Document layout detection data
______

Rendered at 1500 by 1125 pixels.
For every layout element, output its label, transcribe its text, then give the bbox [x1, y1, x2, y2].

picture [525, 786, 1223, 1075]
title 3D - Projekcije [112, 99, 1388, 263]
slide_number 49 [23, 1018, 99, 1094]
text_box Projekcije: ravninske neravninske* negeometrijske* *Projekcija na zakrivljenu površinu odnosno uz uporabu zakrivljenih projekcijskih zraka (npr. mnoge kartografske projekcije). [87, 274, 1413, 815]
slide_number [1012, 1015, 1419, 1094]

______

## TASK REQUIREMENTS:
Reproduce the records above exactly as they appear.

## RESPONSE:
Rendered at 1500 by 1125 pixels.
For every layout element, output its label, transcribe its text, then give the bbox [x1, y1, x2, y2].

picture [525, 786, 1223, 1075]
title 3D - Projekcije [112, 99, 1388, 263]
slide_number 49 [23, 1018, 99, 1094]
text_box Projekcije: ravninske neravninske* negeometrijske* *Projekcija na zakrivljenu površinu odnosno uz uporabu zakrivljenih projekcijskih zraka (npr. mnoge kartografske projekcije). [87, 274, 1413, 815]
slide_number [1012, 1015, 1419, 1094]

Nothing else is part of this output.